Closed ufimtsev closed 3 years ago
Hi!
Thanks for your interest! Yes, you are exactly right with both assumptions. The hyperparameter div
is supposed to mimic what people do with non-equivariant transformers plus it makes it more efficient.
Hi Fabian,
Thanks for your answer. May I ask you another question here so we wouldn't need to create a new issue... Namely, are a node's own key and value used to compute the weighted sum of values? It seems you query each node neighbors' keys and dot them by the node's query, which is how attention works I suppose, but it seems that the node's own key is not dotted by the node's query and the node's own value is not added to the sum. Is it designed to work so or am I wrong somewhere? Sorry if this is an obvious question, I have very little experience with transformers, and no experience whatsoever with dgl... Thanks again for the great code!

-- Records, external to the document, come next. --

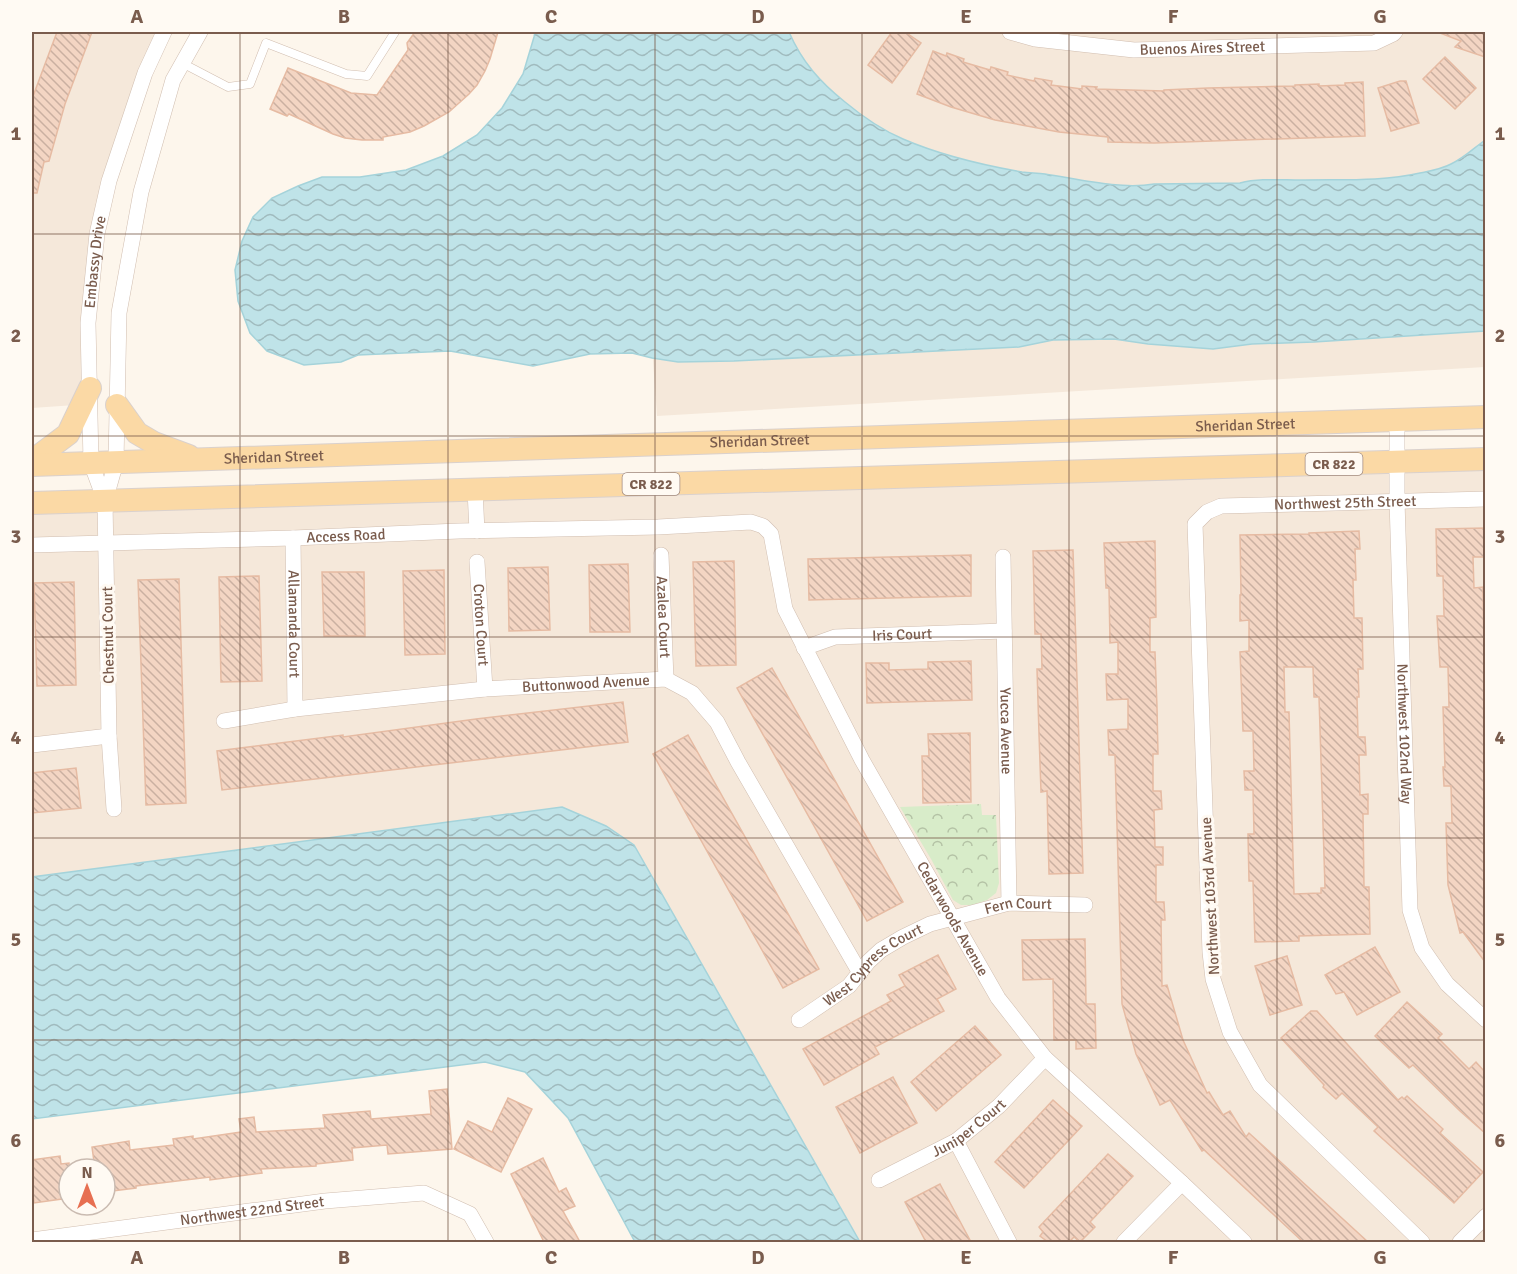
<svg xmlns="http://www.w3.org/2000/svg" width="1517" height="1274" viewBox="0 0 1517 1274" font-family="Signika,sans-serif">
	<defs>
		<pattern id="forest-crowns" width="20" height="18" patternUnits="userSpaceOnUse" patternTransform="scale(1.5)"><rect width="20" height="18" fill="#d8ecc9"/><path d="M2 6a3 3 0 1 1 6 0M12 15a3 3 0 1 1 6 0" fill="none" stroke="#b4c2a5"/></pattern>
		<pattern id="water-waves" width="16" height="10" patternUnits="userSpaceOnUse" patternTransform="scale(1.5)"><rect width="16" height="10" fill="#bfe3e8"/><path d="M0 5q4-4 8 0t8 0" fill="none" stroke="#a0bbbe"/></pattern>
		<pattern id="building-back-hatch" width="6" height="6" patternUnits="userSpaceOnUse" patternTransform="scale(1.5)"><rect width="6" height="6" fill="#f3d5c3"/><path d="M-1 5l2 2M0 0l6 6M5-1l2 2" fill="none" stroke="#cab0a1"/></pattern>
	</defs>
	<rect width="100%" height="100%" fill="#fdf6ec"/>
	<g fill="#f5e8da">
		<path d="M32 32H164L97 234 90 404 32 408Z"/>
		<path d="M629 32H1485V367L657 416Z"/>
		<path d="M1485 459V1242H860L634 845 562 807 32 877V503Z"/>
	</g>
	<path fill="url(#forest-crowns)" d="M981 804 982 815H996L999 883 996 893 987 900 973 905H961L953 900 931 859 900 807Z"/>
	<g fill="url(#water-waves)" stroke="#a5d3da" stroke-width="1.5">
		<path d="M535 32H789C802 62 820 82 845 102 863 117 882 130 903 139 940 155 982 165 1022 172 1030 173 1037 173 1045 174 1078 179 1121 190 1154 184L1240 183C1259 178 1280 180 1300 180 1340 179 1380 182 1420 173 1430 171 1442 169 1451 164 1464 158 1474 148 1485 140V331L1314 342 1252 344 1213 349 1148 344 1114 339 1053 340 1019 347 734 361 678 362 652 358 632 353 590 354 533 366 450 351 358 355 341 362 304 365 267 351 250 333 238 301 235 270 242 241 253 217 272 198 298 186 322 177H360L406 170 443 156 477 135 502 108 523 74 534 37Z"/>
		<path d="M562 807 606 826 634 845 860 1242H635L568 1118 525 1072 485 1062 32 1119V877Z"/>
	</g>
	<g fill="url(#building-back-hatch)" stroke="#e6bba3" stroke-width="1.5" fill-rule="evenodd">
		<path d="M57 32H92L65 104 49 161 44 162 37 193H32V99Z"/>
		<path d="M415 32H498L490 59 485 71 477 85 469 94 449 112 424 126 410 132 383 137V140H362L345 138 333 134 289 114 287 116 270 109 288 68 351 93 377 95 408 50 407 43Z"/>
		<path d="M892 32H905L921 43 892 83 868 65Z"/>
		<path d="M1440 32H1485V57L1455 47 1461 41 1440 33Z"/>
		<path d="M933 51 946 56 947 53 964 59 963 62 990 70 991 67 1008 72 1007 75 1034 81 1035 78 1052 81 1051 85 1082 89V86L1097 87 1096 89 1164 91V90L1208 88 1295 86V85L1319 84V86L1345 85V83L1363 82 1365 136 1154 143 1108 142V137L1059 132 995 120 951 107 917 94Z"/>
		<path d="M1445 57 1476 88 1455 109 1423 79Z"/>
		<path d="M1400 81H1406L1419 123 1391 131 1378 88Z"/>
		<path d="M1485 528V557H1473L1474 588 1483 587 1485 705V962L1463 932 1460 933 1448 885 1446 823H1452L1451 786H1444L1443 767H1445L1443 707H1449L1448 667H1440L1437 616H1444L1443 576H1437L1436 529Z"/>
		<path d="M1359 531 1360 549H1355L1356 580H1353L1354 618H1362L1363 669H1358L1359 697H1357L1358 737H1365L1366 755H1359L1360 795 1368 794V814H1363L1364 887H1369L1370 934 1299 936V941L1255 942 1253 881H1249L1248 834H1254L1253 790H1245L1244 771H1254L1253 731H1243L1240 652 1249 651V620L1240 621V595H1241L1240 535 1309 534V533ZM1284 667H1313L1314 697H1319L1325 888H1321V893L1294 894 1289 712H1285Z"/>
		<path d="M1155 541 1156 617 1150 618V652H1155L1157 707 1158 754H1153V791H1161L1162 809 1154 810 1155 847H1163V865H1156V902H1164L1165 920H1161L1162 986 1167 985 1183 1040 1207 1093 1209 1092 1223 1115 1230 1111 1246 1137 1249 1133 1368 1242H1303L1204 1150 1202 1151 1170 1100 1160 1105 1136 1054 1122 1004 1115 755H1109L1108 730 1128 729V699L1107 700 1106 674H1118V642L1110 643 1109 588H1106L1104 543Z"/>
		<path d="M1073 550 1083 873 1049 874 1047 791 1041 792 1039 734 1037 669H1042L1041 634H1035L1033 551Z"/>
		<path d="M971 555V596L809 600 808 559Z"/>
		<path d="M734 561 736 665 696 666 693 562Z"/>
		<path d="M628 564 630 632H590L589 565Z"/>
		<path d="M548 567 550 630 509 631 508 568Z"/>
		<path d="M444 570 445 654 405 655 403 571Z"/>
		<path d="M322 572H364L365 636H324Z"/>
		<path d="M259 576 262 681 221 682 219 577Z"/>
		<path d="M179 579 186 803 146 805 138 580Z"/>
		<path d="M74 582 76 685 37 686 34 583Z"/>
		<path d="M971 661 972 700 867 703 866 663H889V670L928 669V662Z"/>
		<path d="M772 668 903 902 867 921 737 688Z"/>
		<path d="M623 702 628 742 222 790 217 751 343 735V737L476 719Z"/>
		<path d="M970 733 971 802 923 803 922 756H929L928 734Z"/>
		<path d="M688 735 819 969 783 988 653 754Z"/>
		<path d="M76 768 81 808 32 813V773Z"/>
		<path d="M1085 939 1086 1004H1095L1096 1048 1076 1049V1040H1054L1053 979 1023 980 1022 940Z"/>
		<path d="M1375 947 1400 992 1357 1015 1344 992 1336 994 1325 975Z"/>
		<path d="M938 955 956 989 937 999 944 1011 875 1047 879 1054 824 1085 803 1049 891 1001 887 995 905 986 899 975Z"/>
		<path d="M1287 956 1302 1005 1270 1015 1255 966Z"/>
		<path d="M1407 1002 1442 1034 1438 1038 1469 1069 1476 1062 1485 1072V1133L1460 1111 1413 1065 1409 1068 1375 1036Z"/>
		<path d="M1311 1011H1317L1398 1100 1402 1097 1404 1099 1407 1096 1443 1129 1440 1133 1483 1172 1454 1203 1374 1131 1378 1127 1342 1093 1336 1099 1323 1087 1324 1085 1281 1038Z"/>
		<path d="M975 1026 1001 1055 936 1111 911 1082Z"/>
		<path d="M893 1077 917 1123 860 1153 836 1107Z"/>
		<path d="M447 1089 452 1149 388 1154 387 1145 352 1148 353 1160 316 1164V1166L261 1169 262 1173 210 1180V1177L136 1186V1188L105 1192V1169H95L92 1147 129 1141 130 1150 174 1145 173 1139 193 1136V1139L241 1132 239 1119 254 1117 256 1132 325 1128 323 1115 370 1111 371 1119 431 1114 429 1091Z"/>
		<path d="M508 1098 532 1109 501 1172 454 1149 468 1121 492 1132Z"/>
		<path d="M1053 1100 1082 1126 1024 1188 995 1162Z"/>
		<path d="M1108 1154 1133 1176 1090 1222 1095 1227 1080 1242 1074 1237 1069 1242H1048L1040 1236 1043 1232 1039 1227Z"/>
		<path d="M60 1156 61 1164 69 1163V1198L34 1203 32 1187V1160Z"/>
		<path d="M543 1158 559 1192 566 1188 575 1206 563 1211 580 1242H544L511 1174Z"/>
		<path d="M940 1184 971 1242H926L905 1202Z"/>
	</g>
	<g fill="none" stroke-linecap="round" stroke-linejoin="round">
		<g stroke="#d1beb0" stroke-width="9">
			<path id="service" d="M182 63 228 87 250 84 266 43 346 74 367 76 395 32"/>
		</g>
		<g stroke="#d1beb0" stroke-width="16">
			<g id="minor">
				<path id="s1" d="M1010 32 1035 39 1134 50 1374 43 1393 34 1395 32"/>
				<path id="s2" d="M1397 420V501L1410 910 1422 948 1447 984 1486 1020"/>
				<path d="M475 490 477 531"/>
				<path id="s3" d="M105 501 91 463 88 323 97 234 109 181 145 73 164 32"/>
				<path id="s4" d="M293 538 295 709"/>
				<path id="s5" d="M32 545 293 538 459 531 658 527 751 522 763 526 771 534 785 609 862 760 998 998 1045 1058 1182 1183 1244 1242"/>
				<path id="s6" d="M661 555 666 679"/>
				<path id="s7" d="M1003 557 1009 903"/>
				<path id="s8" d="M477 562 485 689"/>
				<path id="s9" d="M804 648 835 637 1004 631"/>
				<path id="s10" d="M224 721 295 709 485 689 666 679 692 693 717 722 738 762 860 973"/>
				<path d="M32 745 109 736"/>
				<path d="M114 809 109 736 105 501 116 462 119 313 141 192 173 80 200 32"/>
				<path id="s11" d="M799 1020 849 986 868 962 881 950 903 937 930 924 1009 903 1085 905"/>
				<path d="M956 1141 1009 1242"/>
				<path id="s12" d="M879 1180 956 1141 999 1106 1045 1058"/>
				<path id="s13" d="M32 1240 325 1201 424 1193 470 1214 486 1242"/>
				<path d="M1124 1242 1182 1183"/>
				<path id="s14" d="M1422 1242 1260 1085 1230 1032 1213 979 1210 952 1195 524 1207 512 1221 506 1486 499"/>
				<path d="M1460 1242 1486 1216"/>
			</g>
		</g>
		<g stroke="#dad1cd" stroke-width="24">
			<g id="primary">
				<path d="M117 405 137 433 154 443 189 456"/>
				<path d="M32 461 68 434 90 388"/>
				<path id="s15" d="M32 465 1486 417"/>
				<path d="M32 503 1486 459"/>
			</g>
		</g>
		<use href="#service" stroke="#fff" stroke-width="8"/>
		<use href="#minor" stroke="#fff" stroke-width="15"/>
		<use href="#primary" stroke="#fbd9a5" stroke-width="22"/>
	</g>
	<path fill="none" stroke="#7a5c4d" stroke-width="1.5" stroke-opacity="0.55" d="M240 32V1242M448 32V1242M655 32V1242M862 32V1242M1069 32V1242M1277 32V1242M32 234H1486M32 436H1486M32 637H1486M32 838H1486M32 1040H1486"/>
	<g text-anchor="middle" stroke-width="6" stroke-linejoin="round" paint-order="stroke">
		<g fill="#fffaf3" stroke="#a28b7f" stroke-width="1.5">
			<rect x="1305.5" y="453" width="57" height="22" rx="4.5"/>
			<rect x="622.5" y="473" width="57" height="22" rx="4.5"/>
		</g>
		<g font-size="14" font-weight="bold" fill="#7a5c4d">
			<text x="1334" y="469">CR 822</text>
			<text x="651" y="489">CR 822</text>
		</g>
		<g font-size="15" fill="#7a5c4d" stroke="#fffaf3">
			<text dy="5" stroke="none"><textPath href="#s1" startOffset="194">Buenos Aires Street</textPath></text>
			<text dy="5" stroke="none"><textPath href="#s3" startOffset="242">Embassy Drive</textPath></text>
			<text dy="5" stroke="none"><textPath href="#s15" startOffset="1214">Sheridan Street</textPath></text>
			<text dy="5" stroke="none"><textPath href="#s15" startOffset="728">Sheridan Street</textPath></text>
			<text dy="5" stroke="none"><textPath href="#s15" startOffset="242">Sheridan Street</textPath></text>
			<text dy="5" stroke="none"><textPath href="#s14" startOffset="954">Northwest 25th Street</textPath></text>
			<text dy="5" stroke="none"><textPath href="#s5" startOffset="314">Access Road</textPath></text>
			<text dy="5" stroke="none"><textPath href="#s6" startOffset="62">Azalea Court</textPath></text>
			<text dy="5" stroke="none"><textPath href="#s4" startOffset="86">Allamanda Court</textPath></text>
			<text dy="5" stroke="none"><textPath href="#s8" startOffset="63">Croton Court</textPath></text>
			<text dy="5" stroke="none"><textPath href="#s9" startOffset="100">Iris Court</textPath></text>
			<text transform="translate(108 635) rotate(-91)" y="5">Chestnut Court</text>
			<text dy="5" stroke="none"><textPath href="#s10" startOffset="364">Buttonwood Avenue</textPath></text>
			<text dy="5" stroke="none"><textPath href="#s7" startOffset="174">Yucca Avenue</textPath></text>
			<text dy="5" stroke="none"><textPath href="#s2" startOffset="314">Northwest 102nd Way</textPath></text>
			<text transform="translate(1210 896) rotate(-93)" y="5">Northwest 103rd Avenue</text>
			<text dy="5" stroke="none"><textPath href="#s11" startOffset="255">Fern Court</textPath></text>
			<text dy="5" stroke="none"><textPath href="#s5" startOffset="1172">Cedarwoods Avenue</textPath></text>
			<text dy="5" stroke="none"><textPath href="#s11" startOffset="93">West Cypress Court</textPath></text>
			<text dy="5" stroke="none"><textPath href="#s12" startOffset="104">Juniper Court</textPath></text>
			<text dy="5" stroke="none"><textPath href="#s13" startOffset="222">Northwest 22nd Street</textPath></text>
		</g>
	</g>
	<rect width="1517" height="1274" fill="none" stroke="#fffaf3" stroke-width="66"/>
	<g transform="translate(87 1187)"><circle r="28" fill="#fffaf3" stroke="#cabbb1" stroke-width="1.5"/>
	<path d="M0-4.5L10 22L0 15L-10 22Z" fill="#e76f51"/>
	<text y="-9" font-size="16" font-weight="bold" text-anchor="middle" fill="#7a5c4d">N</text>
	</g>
	<rect x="33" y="33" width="1451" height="1208" fill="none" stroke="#7a5c4d" stroke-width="2"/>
	<g font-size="20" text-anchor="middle" font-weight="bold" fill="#7a5c4d">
		<text x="137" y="23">A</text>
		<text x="344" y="23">B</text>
		<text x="551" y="23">C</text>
		<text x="758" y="23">D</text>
		<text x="966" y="23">E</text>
		<text x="1173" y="23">F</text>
		<text x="1380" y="23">G</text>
		<text x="16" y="140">1</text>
		<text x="1500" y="140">1</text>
		<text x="16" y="342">2</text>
		<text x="1500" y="342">2</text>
		<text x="16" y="543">3</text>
		<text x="1500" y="543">3</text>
		<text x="16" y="744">4</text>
		<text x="1500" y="744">4</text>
		<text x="16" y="946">5</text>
		<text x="1500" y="946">5</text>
		<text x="16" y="1147">6</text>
		<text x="1500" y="1147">6</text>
		<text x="137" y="1264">A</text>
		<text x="344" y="1264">B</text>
		<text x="551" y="1264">C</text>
		<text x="758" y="1264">D</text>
		<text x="966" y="1264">E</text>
		<text x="1173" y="1264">F</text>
		<text x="1380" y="1264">G</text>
	</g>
</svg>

You are correct in your observation. The reason is the following: the way we compute keys and queries uses the spherical harmonics evaluated at the relative position. If node_key==node_query, the relative position will be 0, which would cause problems. Hence, we don't 'attend' to the query node.
Hi Fabian,
Thanks for the great code. I wanted to ask why you had to scale the channels by div in the attention layer... Is it akin to scaling the channels in vanilla transformer by the number of heads? Or were there other considerations like memory/speed involved? Thanks!